スポーツ&エンターテインメント ITソリューションセミナー

 

本イベントは「エンターテインメント性を高めることによるファンサービスの強化から収益力の向上まで、今後のスポーツやエンターテインメントイベントに新たな可能性を提案する」という目的で行われた。特にスポーツやエンターテイメントイベントでのIT関連設備や、映像設備等によるシステムソリューションの紹介をメインとして、日本のIT×スポーツの市場規模や現状、並びにスポーツビジネスの"本場"である米国ではどのような取り組みが行われているのかが紹介されており、その事例は日本は見られることのないものばかり。その"海外事例"の紹介を担当したのはシスコシステムズ株式会社のスポーツ&エンターテイメントソリューショングループの日本市場を担当する野口広明氏だ。

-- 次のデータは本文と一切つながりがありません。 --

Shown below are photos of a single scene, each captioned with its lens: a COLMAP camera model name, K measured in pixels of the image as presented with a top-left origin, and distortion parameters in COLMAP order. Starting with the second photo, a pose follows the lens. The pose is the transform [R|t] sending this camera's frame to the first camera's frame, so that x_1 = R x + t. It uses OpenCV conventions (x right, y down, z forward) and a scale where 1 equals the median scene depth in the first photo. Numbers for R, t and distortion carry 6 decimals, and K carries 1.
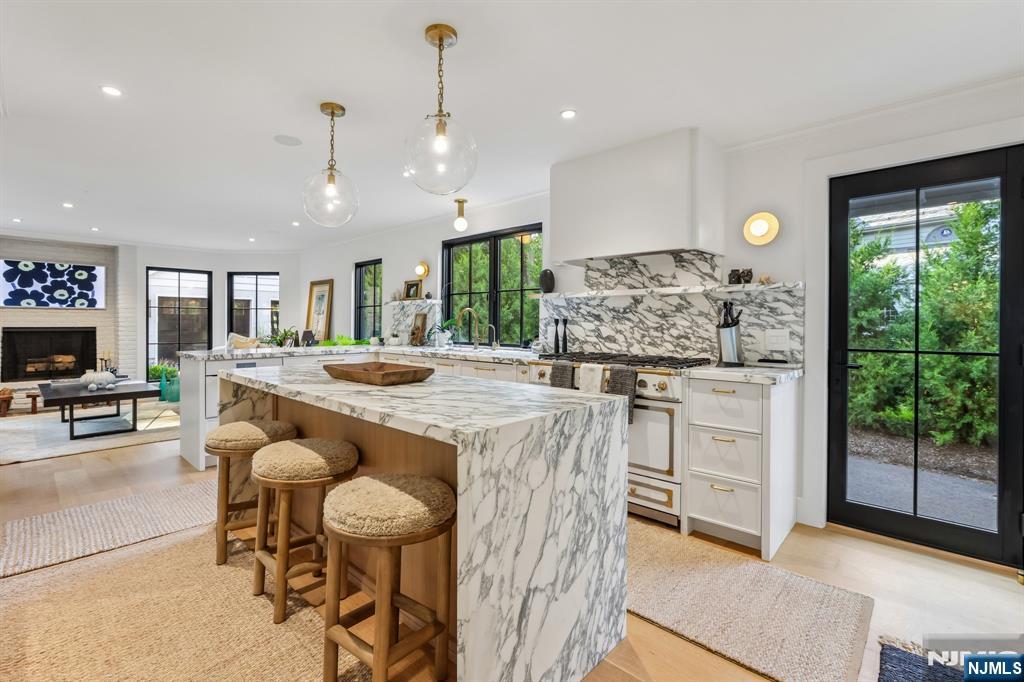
lens RADIAL K [[472.6, 0, 507.2], [0, 472.6, 326.9], [0, 0, 1]] dist [-0.001275, 0.006510]
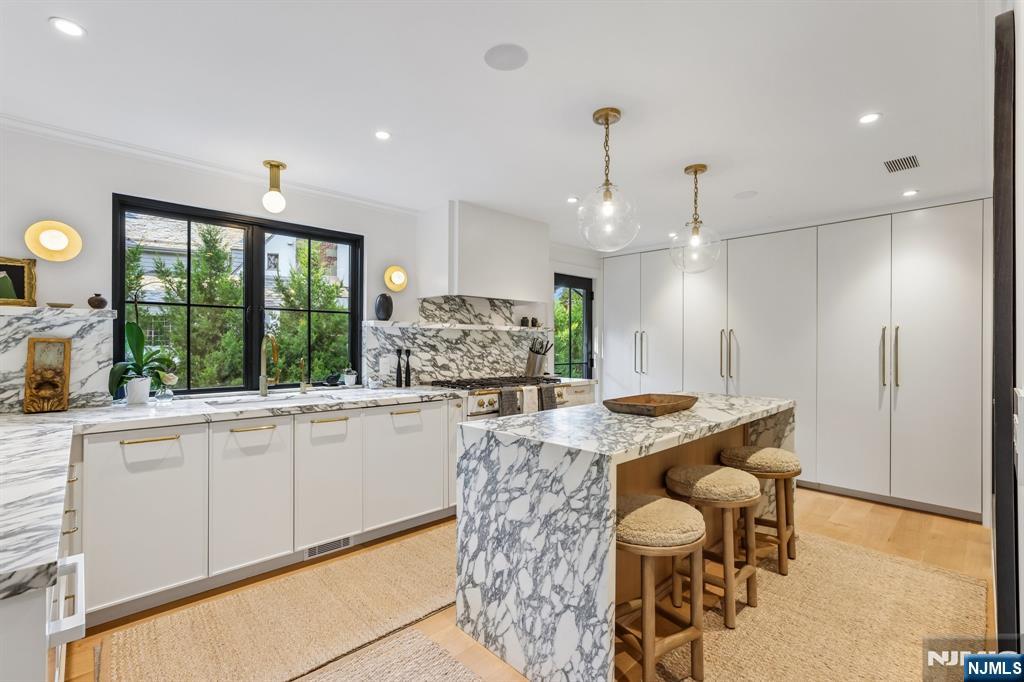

同社は2012年のロンドン五輪,2016年のリオデジャネイロ五輪での実績に引き続き、来る2020年の東京五輪でもネットワークの分野でサポートをする企業であり、世界40カ国400箇所のスタジアムでソリューションを提供している。「米国中心だが、そこからヨーロッパに広がり、オーストラリアにも広がり、日本にもその波が来ている」と野口氏は語ったが、実際に西武ドームや楽天koboスタジアムのwifiシステムを担当すると同時に、Jリーグのスタジアムでもデジタルサイネージを導入しているとのこと。

 

野口広明氏

※自らNBAやMLBの球場、アリーナへ足を運び撮影した各会場で導入されている取り組みやシステムの動画を実感と共に紹介する姿は多くの観衆の目を引いた。

 

特に米国においてはスタジアムのwi-fi設営はデジタルマーケティング的な観点から言っても"マストな投資"であると認知されていると野口氏は語ったが、実際にスタジアムにおいてスマートフォンを使用しつつ観戦する人の割合は年々増えており、アップロードがダウンロードを上回ったという数字も出ていると言う。つまるところ、米国では多くの観戦者が球場での体験をSNSを通じてシェアしており、1人1人がそのチーム引いてはスポーツの"広報者"となっているのだ。そして、その事実を球団側は見逃さず、自チームの情報が広く世に拡散されるためのプラットフォームづくりの一環として、wi-fiの導入を行っている。

 

スポーツ&エンターテインメント ITソリューションセミナー

 

その他にも専用アプリを開きながらスタジアム内を周遊している中、スポンサーの売店の前に来るとその位置情報を認識してアプリにクーポンが表示されるというような購買促進事例も紹介されたが、米国ではこういった仕組みは枚挙に暇がない。

スタジアム内でスポーツ観戦することで得られる感動や興奮の体験を広げ、スポーツの魅力を多くの人に伝えつつ新規のファンを増やすためにITの力は欠かせない。ここで紹介したのはわずか一例であるが、世界各国ではまだ広く知られていない取り組みが多くある。それらを知ることで日本のスポーツにまだ発展の余地があるということを実感できるはずだ。

関係者によると、今回のようなセミナーは今後も開かれる可能性があるという。ぜひ、各社の動向を追い続けてもらいたい。